[[ Stored data open ]]
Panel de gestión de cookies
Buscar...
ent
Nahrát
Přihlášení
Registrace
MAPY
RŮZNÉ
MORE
[[ Stored data closed ]]
[[ Stored data open ]]
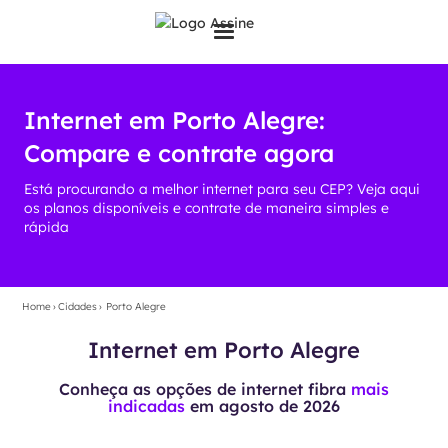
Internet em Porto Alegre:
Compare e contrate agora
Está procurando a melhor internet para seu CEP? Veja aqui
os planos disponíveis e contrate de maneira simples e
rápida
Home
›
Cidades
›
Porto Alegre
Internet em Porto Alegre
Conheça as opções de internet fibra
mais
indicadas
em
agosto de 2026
[[ Stored data closed ]]
[[ Stored data open ]]
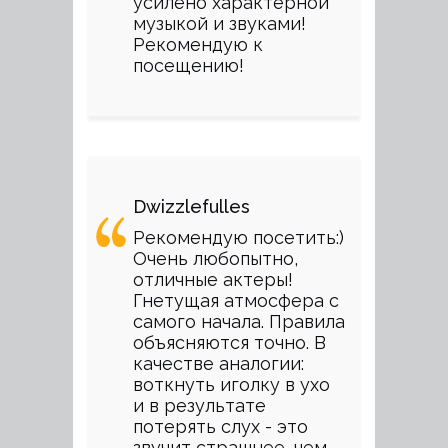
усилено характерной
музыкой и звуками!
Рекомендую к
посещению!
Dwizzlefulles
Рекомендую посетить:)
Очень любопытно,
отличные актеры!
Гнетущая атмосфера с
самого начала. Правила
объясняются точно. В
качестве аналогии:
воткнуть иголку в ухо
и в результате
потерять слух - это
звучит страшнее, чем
[[ Stored data closed ]]
■ **Activity**: Check every line of the entries above, and copy those that carry the string "Porto".

■ **Response area**:
Internet em Porto Alegre:
Porto Alegre
Internet em Porto Alegre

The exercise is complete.